Russian billionaire Yevtushenkov under house arrest in money laundering case
The billionaire is accused of acquiring shares in oil producer
Bashneft, in the Russian province of Bashkiria, by “criminal
“Investigators have reasonable grounds to believe that Sistema Board Chairman Vladimir Yevtushenkov is involved in the legalization of property acquired by criminal means. Today he was accused of money laundering,” the Russian Investigative Committee said in a statement on its website.
The alleged crime carries a possible penalty of seven years in prison and a fine of one million rubles (US$26,000).
Yevtushenkov must stay under house arrest until November 16. His lawyers have three days to appeal against the Moscow Court decision.
The accusations against Yevtushenkov follow months of investigation.
The decision to place the billionaire on house arrest follows a criminal case opened in April regarding Bashneft shares in 2002-2009. Authorities in Russia’s Republic of Bashkortostan suspect that the company underpaid for Bashneft shares in 2009. It sued Sistema for $5.8 billion in damages, but the company has not admitted its involvement in the case.

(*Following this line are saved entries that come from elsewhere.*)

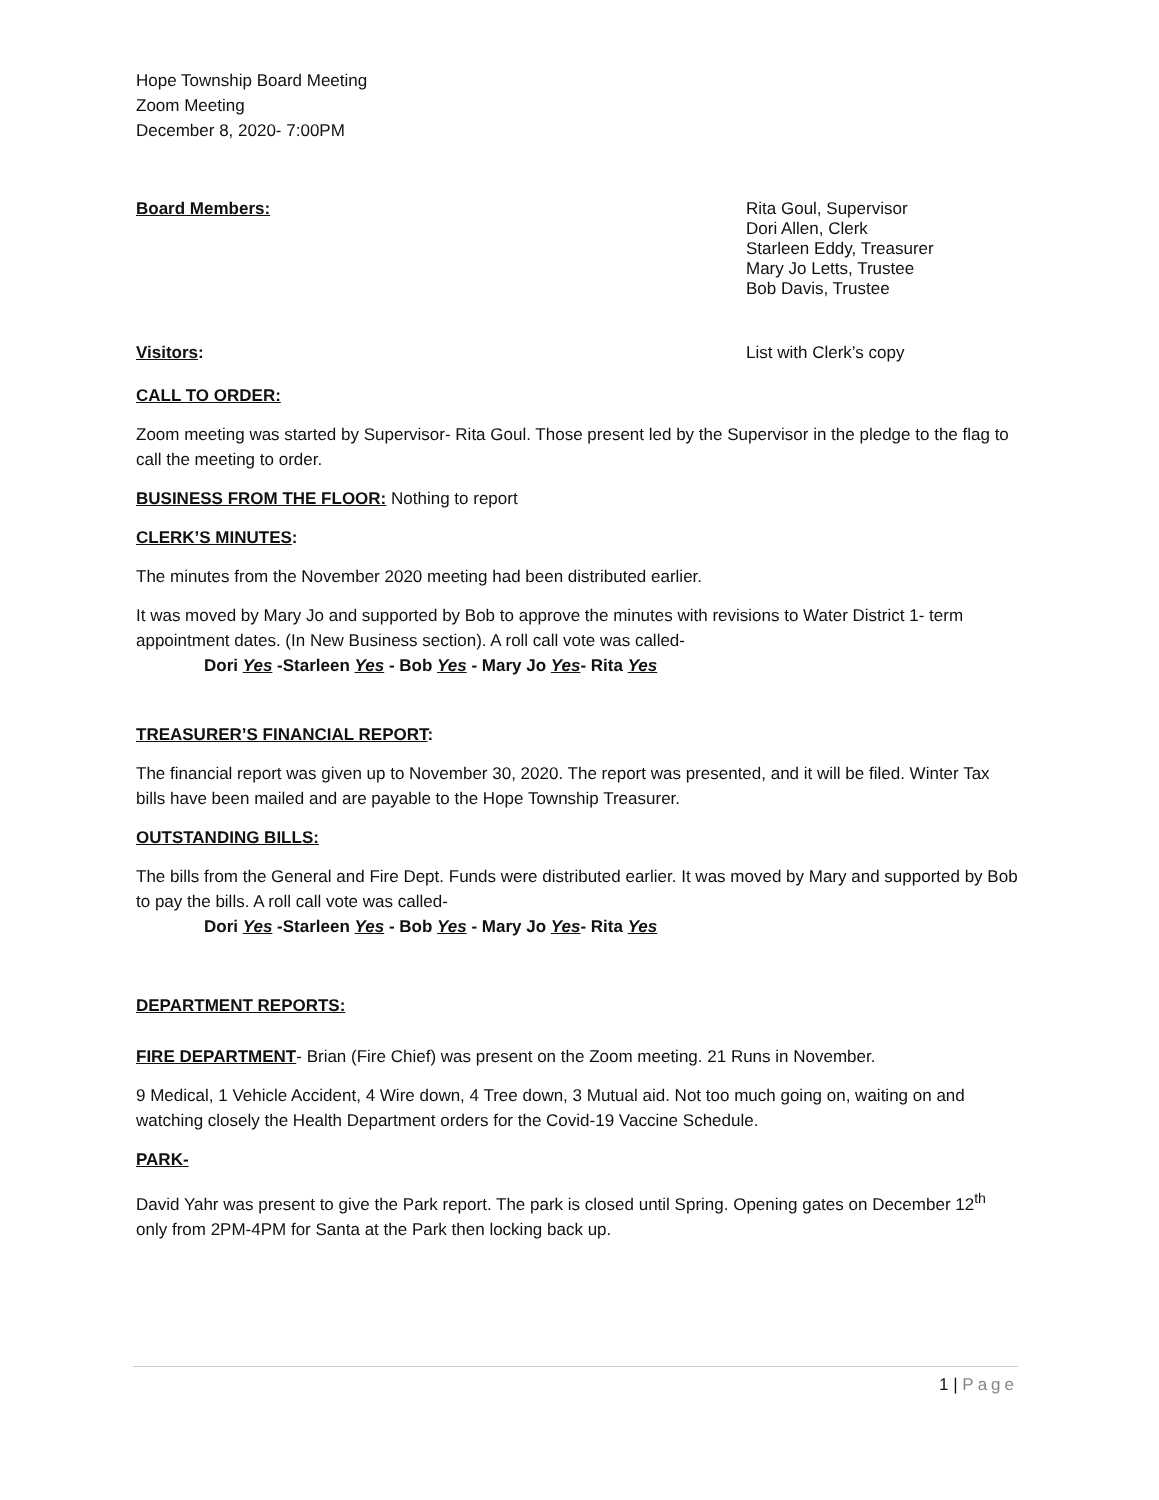Hope Township Board Meeting
Zoom Meeting
December 8, 2020- 7:00PM
Board Members: Rita Goul, Supervisor
Dori Allen, Clerk
Starleen Eddy, Treasurer
Mary Jo Letts, Trustee
Bob Davis, Trustee
Visitors: List with Clerk’s copy
CALL TO ORDER:
Zoom meeting was started by Supervisor- Rita Goul. Those present led by the Supervisor in the pledge to the flag to call the meeting to order.
BUSINESS FROM THE FLOOR: Nothing to report
CLERK’S MINUTES:
The minutes from the November 2020 meeting had been distributed earlier.
It was moved by Mary Jo and supported by Bob to approve the minutes with revisions to Water District 1- term appointment dates. (In New Business section). A roll call vote was called-
Dori Yes -Starleen Yes - Bob Yes - Mary Jo Yes- Rita Yes
TREASURER’S FINANCIAL REPORT:
The financial report was given up to November 30, 2020. The report was presented, and it will be filed. Winter Tax bills have been mailed and are payable to the Hope Township Treasurer.
OUTSTANDING BILLS:
The bills from the General and Fire Dept. Funds were distributed earlier. It was moved by Mary and supported by Bob to pay the bills. A roll call vote was called-
Dori Yes -Starleen Yes - Bob Yes - Mary Jo Yes- Rita Yes
DEPARTMENT REPORTS:
FIRE DEPARTMENT- Brian (Fire Chief) was present on the Zoom meeting. 21 Runs in November.
9 Medical, 1 Vehicle Accident, 4 Wire down, 4 Tree down, 3 Mutual aid. Not too much going on, waiting on and watching closely the Health Department orders for the Covid-19 Vaccine Schedule.
PARK-
David Yahr was present to give the Park report. The park is closed until Spring. Opening gates on December 12<sup>th</sup> only from 2PM-4PM for Santa at the Park then locking back up.
1 | Page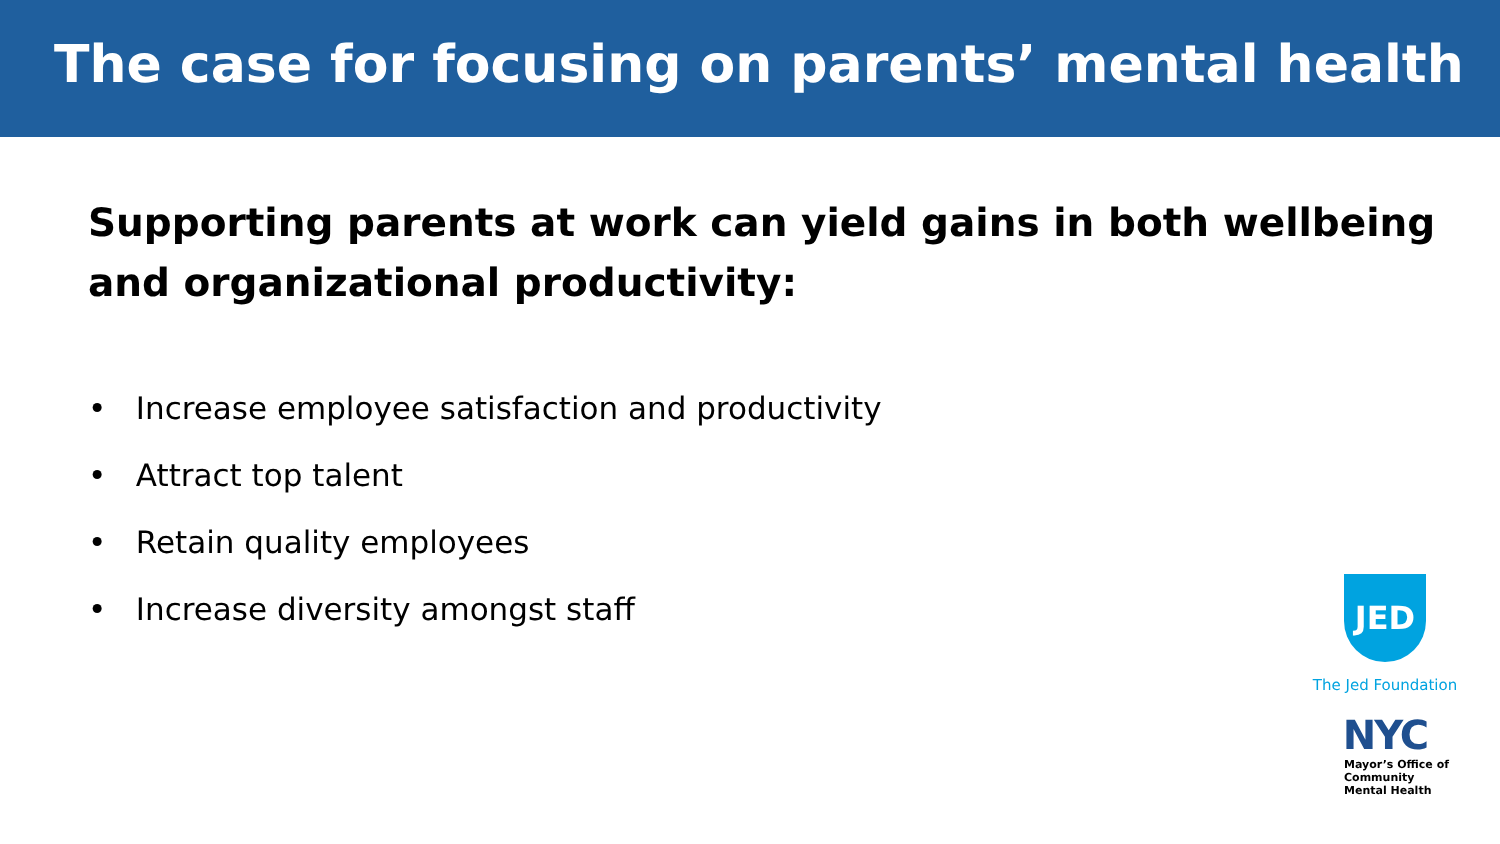The case for focusing on parents’ mental health
Supporting parents at work can yield gains in both wellbeing and organizational productivity:
• Increase employee satisfaction and productivity
• Attract top talent
• Retain quality employees
• Increase diversity amongst staff
JED
The Jed Foundation
NYC
Mayor’s Office of
Community
Mental Health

In August, a Moscow court ruled that Sistema paid $500 million less than agreed with its owner. According to the investigation, the company purchased Bashneft shares for $2 billion, while the contract price was set at $2.5 billion.
Sistema’s shares in Bashneft were frozen in July, when a Moscow court arrested Bashneft’s stock under a money laundering probe.
On Tuesday, Sistema said it considered the allegations against
its main stockholder “completely baseless.” The
company's central Moscow office has already been searched.
“We believe the charges brought by Russia’s Investigative Committee against AFK Sistema Chairman V.P. Yevtushenkov [are] completely groundless and we will use all legal means to defend our position,” the company told Reuters.
AFK Sistema also controls Russia’s largest mobile phone operator, MTS. New York-listed stock in the company fell by 4.8 percent following the news.
The Kremlin said late on Tuesday that President Vladimir Putin
“hopes investigators will get all answers...as a result of
investigative activities in line with the law,” according to
presidential spokesman Dmitry Peskov.
“It is absolutely wrong and absurd to attempt to paint the story in any political color,” Putin’s spokesman stressed, most likely making connections to tycoon Mikhail Khodorkovsky – the former head of Yukos oil company – whose prosecution was widely portrayed as politically motivated. Khodorkovsky spent 10 years in prison after being convicted of fraud and tax evasion, and was released from jail in December.
In 2014, Forbes ranked Yevtushenkov the 15th richest businessman in Russia and the 141st richest in the world.